Two years later, Steve Schneider requested to be bought out. Recognizing the potential in the company and Las Vegas, I became an owner. We had been Better Homes and Gardens, which in 1999 was sold to GMAC. That’s when we found Prudential. We partnered up with Steve Games and Nyda Jones Church, who are still on my board of directors. In 2004, I purchased the remaining shares of the company and became a sole proprietor.

MP: How has Prudential Americana Group evolved and grown as a company over the years to adapt to changes in the marketplace?
Advancing our technology to support our sales executives is one of the greatest things we’ve done. We’ve really embraced technology to a point where we haven’t gone overboard, but we have incorporated the right technology to enable sales executives to serve their clients effectively while saving time. Agents are working hard and making less, so having the technology and making the effort to support them is very important. That’s why we pay for the technology at the corporate level and then offer it to our sales executives. Overall, we continue to embrace whatever we can do to continue to upgrade technology and make it relevant.

MP: What would you point to as your competitive differentiation in the marketplace?
We transformed our company in 2001 to become a business service company. This is one of the best things and one of the most innovative things we’ve ever done. By structuring ourselves as a business service company, it allowed us to provide all types of business systems and support to our sales executives. We see each of our sales executives as running a business within a business under the auspices of Prudential Americana Group. With our systems and backend technology, we can give agents the services they need, no matter what their individual goals are. Couple that with our offering of full real estate services to consumers, and an agent is able to build their own unique business here.

MP: With your business service model, I imagine you attract serious agents who have a clear sense of how they want to run their businesses.
We attract that group very aggressively and show them how they can succeed at a much greater level with us. We attract high-quality, business-minded salespeople that say, “You know what, I’m running a business here; I’m a sales executive with a real estate business and I need to have all facets of that business covered.” Prudential Americana Group helps them do that efficiently and effectively. In fact, 50% of our training is business training alongside real estate training.

MP: What are today’s consumers most concerned with when it comes to buying and selling real estate?
I would have to say that the number one thing consumers want is accurate information. The one thing all consumers have today is questions—and every person and every situation is different. There are different aspects of a real estate transaction that have to be dealt with. As a company, we help supply consumers with that information, but we also advise them to talk to their accountants, their attorneys and other professionals when necessary.
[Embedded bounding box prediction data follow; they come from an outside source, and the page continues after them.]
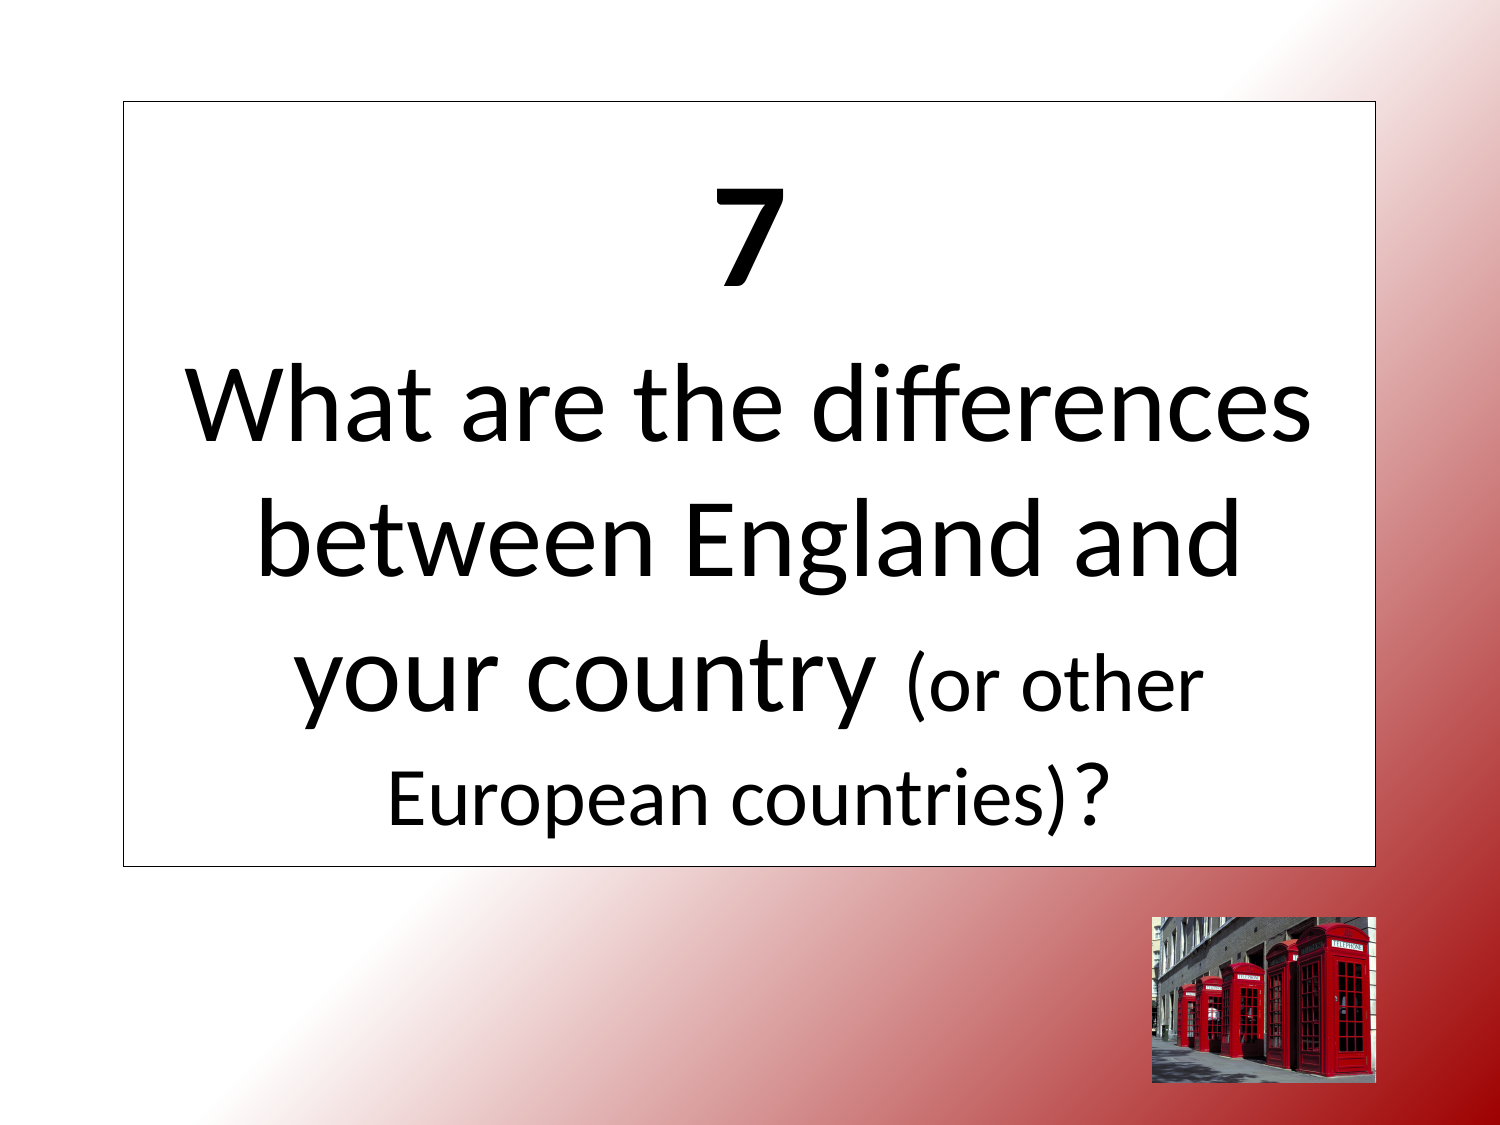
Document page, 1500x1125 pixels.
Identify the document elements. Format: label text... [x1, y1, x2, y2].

picture [1151, 917, 1377, 1083]
text_box 7 What are the differences between England and your country (or other European countries)? [123, 101, 1376, 867]
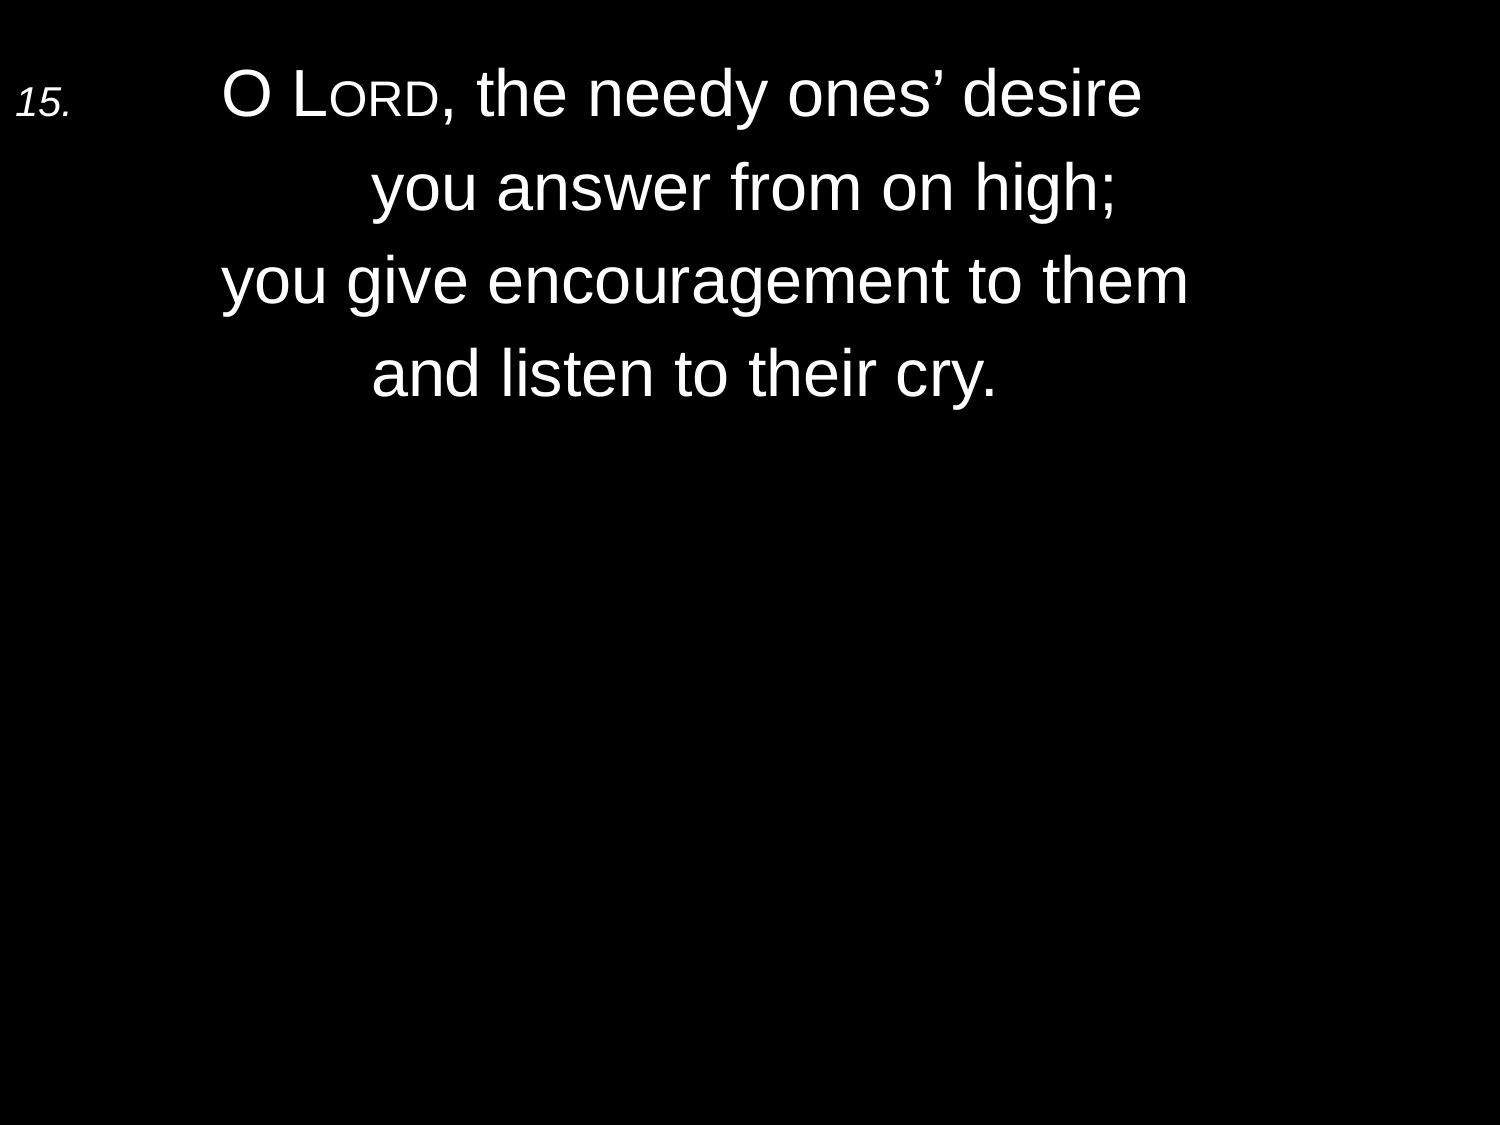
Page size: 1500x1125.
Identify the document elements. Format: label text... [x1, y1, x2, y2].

list 15. O LORD, the needy ones’ desire you answer from on high; you give encouragement to them and listen to their cry. [0, 42, 1500, 1047]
MP: In your opinion, what do today’s agents need to focus on most to succeed?
The number one thing an agent needs to have is a productive and positive mindset. Success starts with your thought process. This is so important because all the systems and tools available to an agent are controlled by the way they think. You’ve got to embrace the mindset that “If I’m going to survive in this business, I have to have systems and support to maximize my business revenues.” You’re not going to cost-cut your way to success. You have to invest in tools and systems to show consumers you’re aggressive and can offer more services for clients while other agents are simply retreating.